* [EXERCISE REQUIREMENTS]
Exact reproduction of the data is required, with images excluded.

* [Collected data entries]
BEGIN

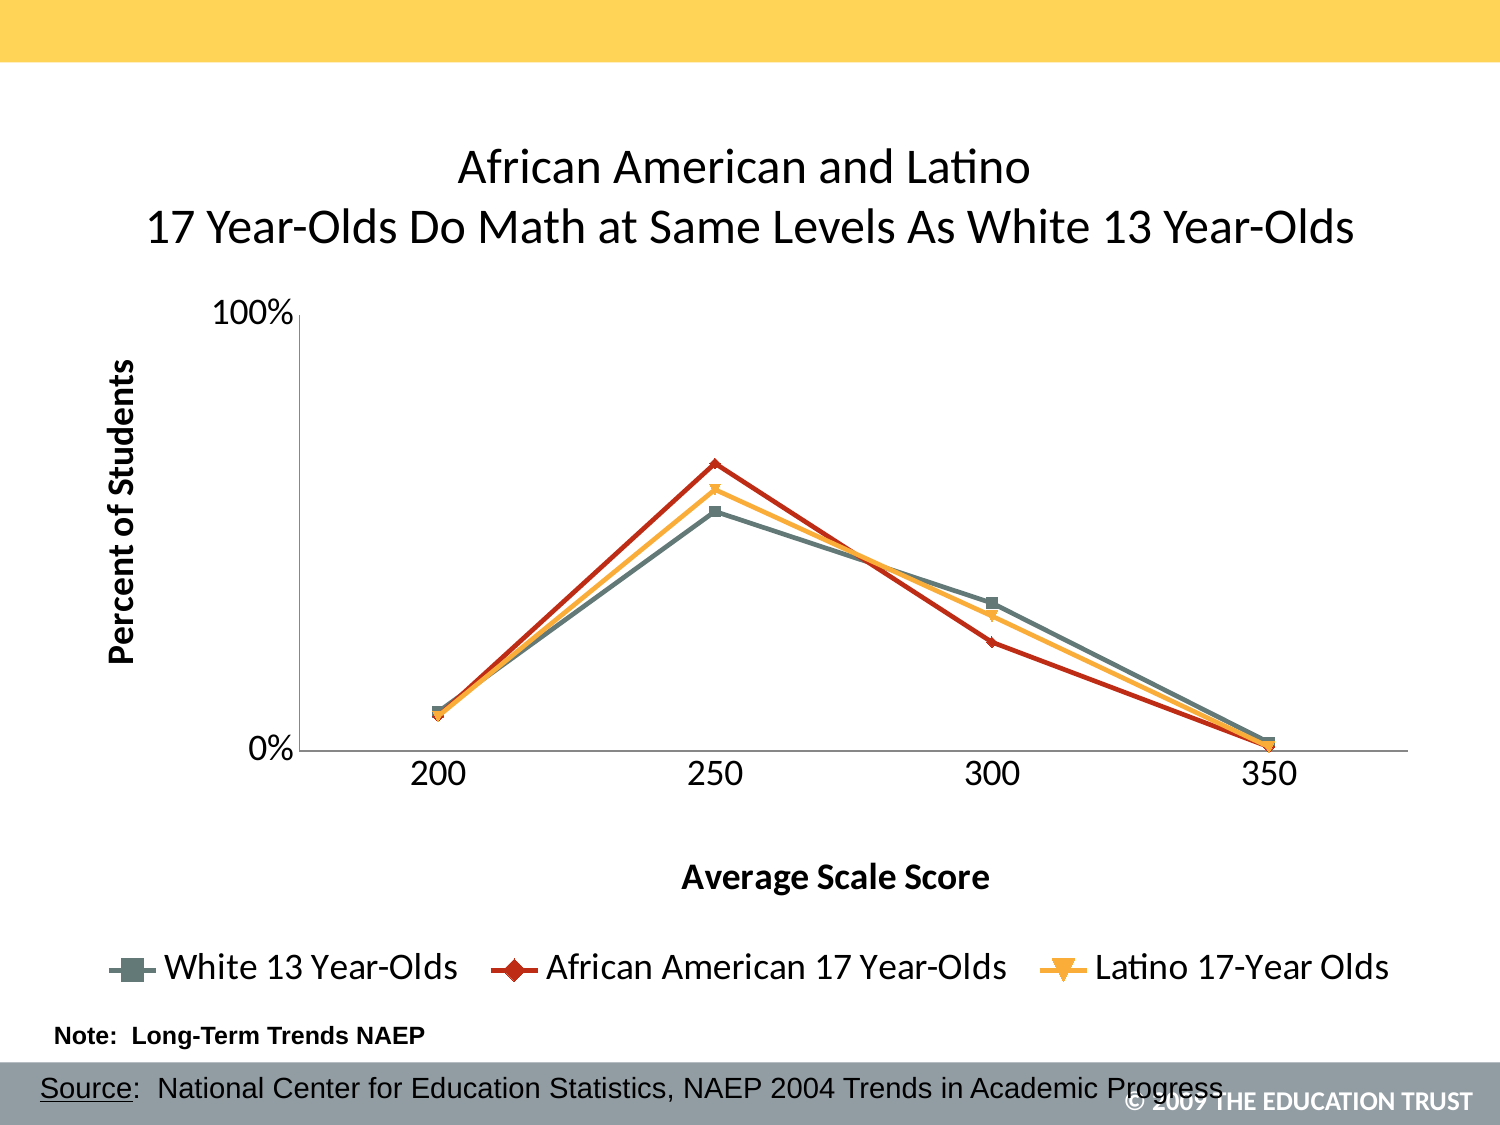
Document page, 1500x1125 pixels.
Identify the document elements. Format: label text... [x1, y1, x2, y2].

text_box Source: National Center for Education Statistics, NAEP 2004 Trends in Academic Progress [24, 1062, 1325, 1125]
title African American and Latino 17 Year-Olds Do Math at Same Levels As White 13 Year-Olds [0, 99, 1500, 288]
chart [74, 262, 1425, 1005]
text_box Note: Long-Term Trends NAEP [39, 1012, 442, 1058]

END

* [ANSWER SPACE]
Document page, 1500x1125 pixels.
Identify the document elements. Format: label text... [x1, y1, x2, y2].

text_box Source: National Center for Education Statistics, NAEP 2004 Trends in Academic Progress [24, 1062, 1325, 1125]
title African American and Latino 17 Year-Olds Do Math at Same Levels As White 13 Year-Olds [0, 99, 1500, 288]
chart [74, 262, 1425, 1005]
text_box Note: Long-Term Trends NAEP [39, 1012, 442, 1058]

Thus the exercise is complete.